Why do you suppose this happens? It could be because truly cleaning up the clutter is a lifestyle change. It's not something that happens overnight for most people. A cluttered home can be quite hard to deal with, both emotionally and physically. Sometimes, we muster a herculean effort and clean things up. It even looks fantastic, for the short term. But, unless certain life changes take place, the effect is only temporary.
So what are the possible lifestyle changes that need to happen in order for you to solve your clutter problem? Here's what I've come up with in the past year and a half since I've been blogging about cleaning up the clutter in my house.
1. Figure our how the clutter gets into your home. This is crucial to ending the influx of stuff into your home and your life. A clutter problem will never be resolved if the clutter keeps finding its way in. You may have to ask yourself some hard questions. Are you a shop-a-holic? Do you accept too much stuff from well-meaning friends and relatives? Do you go overboard at garage sales?
2. Have you developed a daily decluttering habit? Many people have cleaning routines, but it's common for decluttering to be overlooked as a daily task. If clutter is an ongoing problem in your house, it might be time to make a 15-minute decluttering session a part of your regular routine. Don't wait until it takes a weeks worth of vacation days and a dumpster rental to declutter. Do it bit by bit and it will never get out of control.
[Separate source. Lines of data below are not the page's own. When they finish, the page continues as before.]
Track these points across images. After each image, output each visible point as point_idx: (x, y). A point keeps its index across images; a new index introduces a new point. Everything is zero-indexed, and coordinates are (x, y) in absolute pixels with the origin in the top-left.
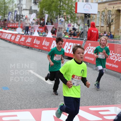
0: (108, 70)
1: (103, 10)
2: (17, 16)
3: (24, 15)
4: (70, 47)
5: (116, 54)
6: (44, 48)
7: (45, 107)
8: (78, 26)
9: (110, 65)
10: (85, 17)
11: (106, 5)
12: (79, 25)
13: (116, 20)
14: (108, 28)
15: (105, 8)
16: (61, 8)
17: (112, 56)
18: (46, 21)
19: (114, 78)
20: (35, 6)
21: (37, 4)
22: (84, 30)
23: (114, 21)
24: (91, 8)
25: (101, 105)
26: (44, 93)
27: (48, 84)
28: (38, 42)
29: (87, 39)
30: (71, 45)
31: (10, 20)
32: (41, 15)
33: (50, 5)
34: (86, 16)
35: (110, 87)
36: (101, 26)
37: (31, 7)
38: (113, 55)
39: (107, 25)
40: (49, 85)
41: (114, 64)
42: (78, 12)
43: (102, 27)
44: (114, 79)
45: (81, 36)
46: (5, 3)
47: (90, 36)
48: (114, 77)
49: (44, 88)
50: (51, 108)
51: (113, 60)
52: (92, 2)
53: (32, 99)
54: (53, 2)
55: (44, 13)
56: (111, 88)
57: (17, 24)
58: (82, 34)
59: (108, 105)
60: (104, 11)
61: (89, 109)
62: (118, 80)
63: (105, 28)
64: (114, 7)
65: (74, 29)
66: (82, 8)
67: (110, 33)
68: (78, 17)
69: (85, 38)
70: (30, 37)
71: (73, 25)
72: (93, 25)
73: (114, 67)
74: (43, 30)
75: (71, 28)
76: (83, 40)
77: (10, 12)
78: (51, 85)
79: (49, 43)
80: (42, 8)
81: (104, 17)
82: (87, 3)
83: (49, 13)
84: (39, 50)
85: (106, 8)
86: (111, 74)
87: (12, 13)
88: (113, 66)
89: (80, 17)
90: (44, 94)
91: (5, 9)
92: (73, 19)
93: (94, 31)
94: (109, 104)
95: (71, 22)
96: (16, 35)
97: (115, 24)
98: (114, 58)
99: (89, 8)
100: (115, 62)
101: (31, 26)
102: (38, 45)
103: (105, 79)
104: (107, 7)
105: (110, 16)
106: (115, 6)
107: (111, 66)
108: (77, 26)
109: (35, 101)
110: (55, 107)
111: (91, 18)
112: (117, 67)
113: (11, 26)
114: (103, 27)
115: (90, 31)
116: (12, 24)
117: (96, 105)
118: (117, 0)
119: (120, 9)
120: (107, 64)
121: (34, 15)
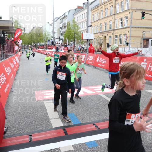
1: (97, 37)
2: (52, 42)
3: (56, 41)
9: (101, 65)
10: (87, 41)
11: (99, 34)
12: (85, 46)
13: (104, 42)
18: (68, 44)
22: (87, 48)
24: (90, 36)
31: (49, 44)
32: (65, 41)
33: (69, 36)
36: (97, 46)
37: (60, 37)
38: (102, 60)
39: (100, 45)
42: (83, 38)
46: (46, 36)
52: (91, 33)
54: (71, 34)
57: (53, 46)
63: (99, 47)
66: (85, 36)
68: (84, 41)
69: (88, 52)
70: (60, 53)
72: (91, 45)
73: (103, 67)
75: (81, 47)
76: (86, 53)
77: (48, 41)
80: (65, 38)
81: (98, 41)
82: (88, 34)
83: (69, 40)
86: (101, 70)
87: (50, 41)
91: (46, 39)
92: (82, 43)
93: (92, 48)
96: (52, 52)
97: (104, 44)
104: (99, 36)
105: (101, 40)
106: (103, 35)
112: (104, 66)
113: (50, 47)
115: (90, 48)
116: (50, 46)
118: (104, 32)
119: (106, 36)
120: (99, 65)
121: (61, 41)
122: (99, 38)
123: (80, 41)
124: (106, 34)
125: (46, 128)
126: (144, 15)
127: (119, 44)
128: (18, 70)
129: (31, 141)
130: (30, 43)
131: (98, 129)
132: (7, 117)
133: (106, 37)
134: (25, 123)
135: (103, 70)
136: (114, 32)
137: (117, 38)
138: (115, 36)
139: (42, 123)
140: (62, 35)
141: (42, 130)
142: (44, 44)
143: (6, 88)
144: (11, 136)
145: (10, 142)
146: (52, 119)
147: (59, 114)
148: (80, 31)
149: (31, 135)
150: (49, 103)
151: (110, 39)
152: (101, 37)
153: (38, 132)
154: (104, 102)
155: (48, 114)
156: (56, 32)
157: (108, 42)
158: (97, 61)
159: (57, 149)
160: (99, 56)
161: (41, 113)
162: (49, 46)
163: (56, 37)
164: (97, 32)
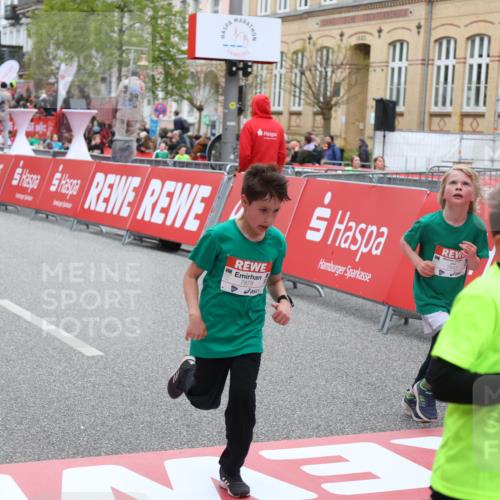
0: (326, 290)
1: (298, 46)
4: (168, 199)
5: (363, 226)
6: (56, 203)
7: (75, 455)
8: (196, 113)
9: (339, 270)
10: (231, 73)
11: (312, 24)
12: (200, 109)
13: (350, 86)
14: (319, 118)
15: (306, 36)
16: (125, 37)
17: (348, 234)
18: (62, 94)
19: (355, 322)
20: (14, 30)
21: (24, 20)
22: (225, 128)
23: (342, 92)
24: (254, 39)
25: (310, 436)
26: (67, 395)
27: (83, 355)
28: (32, 181)
29: (237, 164)
30: (171, 190)
34: (234, 69)
35: (341, 360)
36: (292, 114)
38: (348, 229)
39: (317, 109)
40: (88, 358)
41: (355, 266)
43: (294, 117)
44: (355, 326)
45: (213, 152)
47: (248, 153)
48: (352, 317)
49: (65, 373)
50: (99, 455)
51: (349, 249)
52: (253, 14)
53: (19, 420)
55: (55, 58)
56: (346, 365)
58: (217, 144)
59: (338, 434)
60: (303, 51)
61: (261, 456)
62: (372, 333)
63: (309, 121)
64: (342, 35)
65: (181, 125)
66: (217, 38)
67: (328, 139)
68: (194, 76)
69: (232, 162)
72: (262, 110)
74: (51, 128)
75: (167, 121)
76: (221, 167)
78: (93, 357)
79: (76, 183)
80: (42, 37)
81: (302, 73)
82: (238, 17)
84: (37, 212)
85: (310, 38)
86: (340, 308)
88: (352, 273)
89: (202, 76)
90: (67, 399)
93: (268, 134)
94: (342, 432)
97: (348, 102)
98: (354, 241)
99: (245, 37)
100: (357, 260)
102: (33, 192)
103: (318, 327)
104: (315, 36)
105: (329, 70)
106: (348, 30)
107: (342, 277)
108: (190, 112)
109: (33, 431)
110: (117, 454)
111: (250, 78)
112: (366, 277)
114: (298, 114)
115: (249, 131)
117: (288, 438)
119: (368, 40)
120: (324, 265)
122: (311, 58)
123: (158, 73)
124: (373, 28)
127: (467, 109)
133: (364, 50)
135: (357, 312)
136: (430, 17)
137: (451, 62)
138: (439, 41)
140: (14, 16)
151: (396, 64)
152: (324, 42)
157: (379, 87)
158: (313, 236)
160: (328, 198)
164: (303, 8)
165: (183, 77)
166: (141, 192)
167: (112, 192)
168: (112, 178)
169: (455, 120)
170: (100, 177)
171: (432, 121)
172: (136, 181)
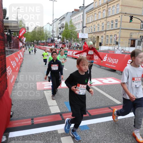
1: (91, 37)
2: (52, 40)
3: (55, 39)
10: (82, 40)
11: (92, 34)
13: (97, 41)
16: (72, 36)
24: (85, 36)
32: (63, 39)
33: (67, 35)
37: (58, 36)
42: (79, 37)
46: (46, 34)
52: (86, 33)
54: (68, 33)
57: (52, 44)
65: (78, 45)
66: (81, 36)
68: (80, 40)
71: (77, 43)
75: (77, 45)
77: (49, 39)
80: (63, 36)
82: (83, 33)
83: (66, 39)
91: (46, 37)
92: (78, 41)
93: (86, 46)
95: (77, 42)
97: (97, 43)
101: (58, 45)
106: (97, 35)
108: (79, 44)
112: (96, 62)
115: (84, 46)
118: (97, 32)
121: (60, 39)
122: (93, 38)
123: (75, 39)
124: (99, 34)
125: (45, 113)
126: (132, 19)
127: (110, 43)
128: (22, 63)
129: (33, 124)
130: (33, 40)
131: (90, 115)
132: (13, 103)
133: (98, 37)
134: (28, 109)
135: (95, 66)
136: (106, 33)
137: (108, 38)
138: (107, 36)
139: (43, 109)
140: (60, 34)
141: (43, 115)
142: (44, 41)
143: (12, 79)
144: (17, 119)
145: (16, 124)
146: (51, 106)
147: (57, 102)
148: (77, 31)
149: (33, 119)
150: (48, 92)
151: (102, 38)
152: (94, 36)
153: (39, 116)
154: (95, 93)
155: (47, 102)
156: (55, 31)
157: (100, 41)
159: (55, 131)
161: (41, 101)
162: (49, 43)
163: (55, 36)
164: (91, 32)
165: (78, 40)
166: (73, 53)
167: (70, 53)
168: (70, 51)
169: (109, 45)
170: (69, 51)
171: (106, 45)
172: (72, 52)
3. Is there a physical issue keeping you from decluttering? It took me a long time to realize that I was suffering from fatigue. I know that I wasn't doing as much each day as I should have been doing because I was frequently tired. I'm taking steps to address that now and have already seen some improvement. If you've got a physical issue, like fatigue, pain or something else, that's keeping you from working to your potential at cleaning and decluttering, then it might be time to look for some solutions.
4. Are there psychological issues keeping you from decluttering? We've all heard of compulsive hoarding, the extreme problem that some people have with clutter. But, sometimes things aren't quite that bad, yet we still have more clutter in our home than we would like. Maybe there's an underlying reason for our inability to let go of stuff. If your clutter issue is severe, it may be time to seek some outside help. If it's not severe, it still might help you to do some emotional and psychological work of your own to address the clutter problem.
Taking a deeper look at the reasons behind the clutter is a good starting point to finding a long-term solution. By all means, continue to do the actual decluttering work. Get the extra stuff out of your house. Organize what's left. But, until you look for the root of the clutter problem, there's a good chance that it will come back time and again.
I'm finding my way to a clutter-free home now and finally, after a year and half on this journey, feel like I'm making real progress. But, it wasn't until I owned up to being fatigued and allowing too much stuff to come into my house that I really started to see progress. I'm hopeful that our home will be more comfortable and pleasant as we go into the coming months and years.